KAWASAKI400SS S3A 1974-1975

KAWASAKI400SS  S3A/1974.1.

 1972年のZ1 誕生以来、2 サイクルは次第にその勢力を弱め主力車種を中間排気量へと移行させていった。この頃唯一4 サイクルを量産していなかったのはスズキだけだった。ヤマハにはTX750(1972y)やXS650 E(1971y) といったビッグツインが存在し、カワサキも国内市場にZ2 をリリースして爆発的なヒットを記録していた。 400SSは、500SSと共に全く同じデザインで同時発売された。車体寸法はそれぞれ異なるも、共にマッハのネーミングも備えられていた。これまで、SS250/350 で共通の車体を用いていたように、1973年12月に発売されている250SSと内容的にはほぼ同じ仕様で仕上げられていた。
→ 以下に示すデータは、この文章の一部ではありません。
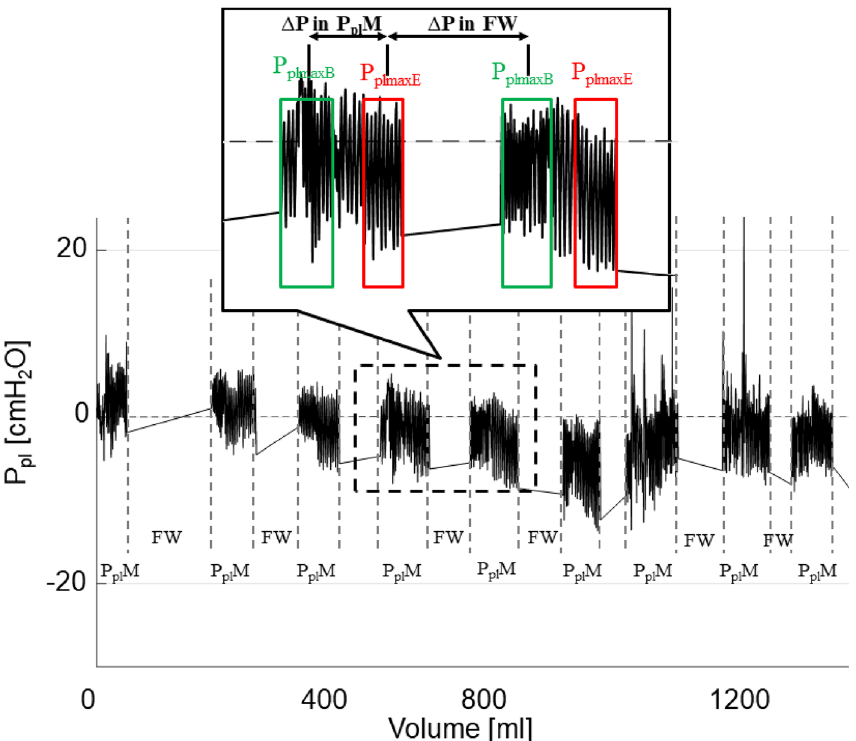
Figure 3. Graphic presentation of the method used to extract specific sections of the pleural pressure (P pl ) curve for the assessment of P plmax changes. P pl M- pleural pressure measurement period, FW–fluid withdrawal period, P plmaxB —maximal values of P pl at the beginning of P pl measurement period (the initial 2/5 of the entire P pl M), P plmaxE —maximal values of P pl at the end of P pl measurement period (the terminal 2/5 of the entire P pl M).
全長・全幅は共通。全高では400 が35mm高く、ホイルベースでは250 の方が10mm長い。 パワーユニットには、350SSに用いていたボア&ストローク53×52.3mmの346cc エンジンを使用。ボアのみを4mm 拡大した57×523mm の400cc エンジンで対応。出力値こそ350 SSの44.0ps/8,000rpm →42.0ps/7,000rpm と2.0ps の低下をみたが、操縦性に関しては大幅な改良を受けて、一頃のマニアックな感覚からはやや和らいだものへと変更されていた。350SSよりもトルクアップ(4.0kg-m/7,500rpm →4.32kg-m/6,500rpm)が図れ、更に低回転域よりに発生域を拡大したことで、加速性能そのものは劣ることはなかった。ラバーマウントに転換されたパワーユニットにより、ダイレクト感に欠ける印象となったが、一部のマニアックなユーザーを越える支持への広がりに貢献したことは確かだった。スイングアームを延長し、全長で55mm、ホイルベースで35mm拡大しトリッキィな動きが制御。重心の低位置化で安定性が増したことも事実だった。


KAWASAKI400SS S3A/1975

 1974年にS2 のボアアップバージョンとして誕生したS3 は、少々マイルドさを強調するように出力を低下させてのデビューとなった。トリプルシリンダーという機構的にも稀で、出力も個性的な特性を持ち、スプリンターモデルとしての傑出した性能は世界的にも多くのユーザーを魅了して止まなかった。しかし、熱狂的なユーザーの支持は、必ずしも万人への決定的なメッセージとはなり得なかった。胸のすくような加速感も、オールラウンドな評価からすれば“クレイジー”さが強調された部分としか受け取られずに、取扱の面での難点もありと判断されてしまった。マイルドさを備え、より多くのユーザーに受入れられようと改善に改善を重ねられたマッハは、自らの強運をも押さえ込んでしまった。SSとしては最後の400も又、KHへの転換期を迎えてしまった。